La sélection d’agences, de quoi parle-t-on ?

Choisir une nouvelle agence est un exercice complexe, délicat, avec un facteur risque non négligeable. (« On sait ce qu’on a … »)

Faire ce choix de façon professionnelle implique de passer par des étapes construites, contrôlées, en optimisant les détails à chaque étape.

Notre expérience : réduire le risque nécessite 5 étapes-clé, qui s’étendent en moyenne sur 10 semaines pour un process classique de sélection par compétition,  sur 5/6 semaines pour une approche de sélection par atelier, et dont le succès est intimement lié à un management attentif. Les pièges sont nombreux et les détails sont importants.

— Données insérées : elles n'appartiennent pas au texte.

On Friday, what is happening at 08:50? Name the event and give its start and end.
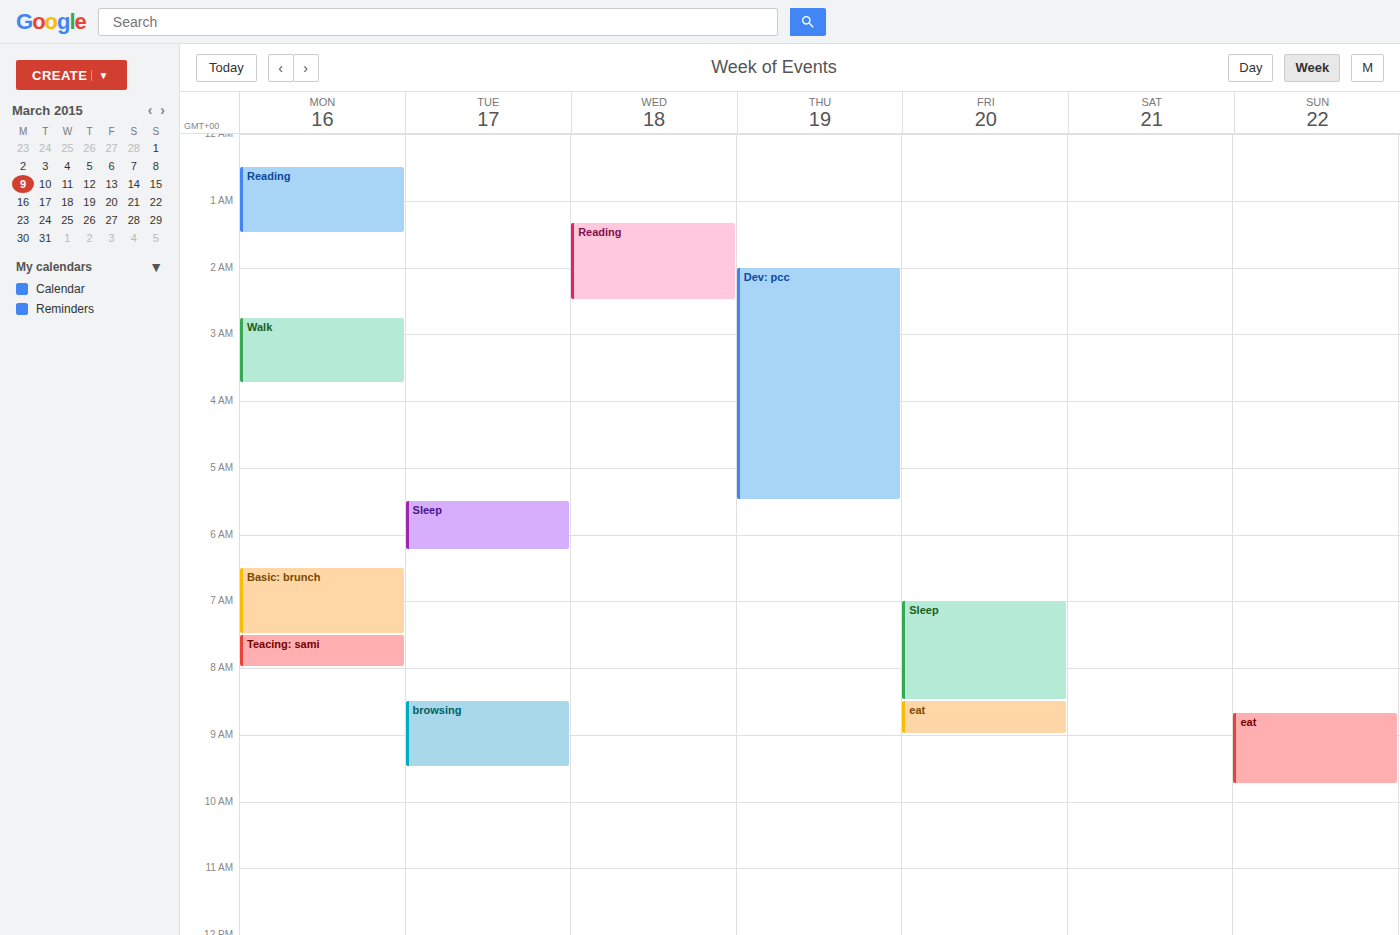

En parfaite collaboration avec les équipes marketing et le département achat des annonceurs, nous pouvons vous accompagner  de façon souple uniquement pour certaines  de ces étapes ou pour leur intégralité, avec un business model construit sans aucune rémunération  des agences de quelque nature que ce soit (ni abonnement, ni visibilité payée, ni success-fee), assurant ainsi transparence,  impartialité et neutralité.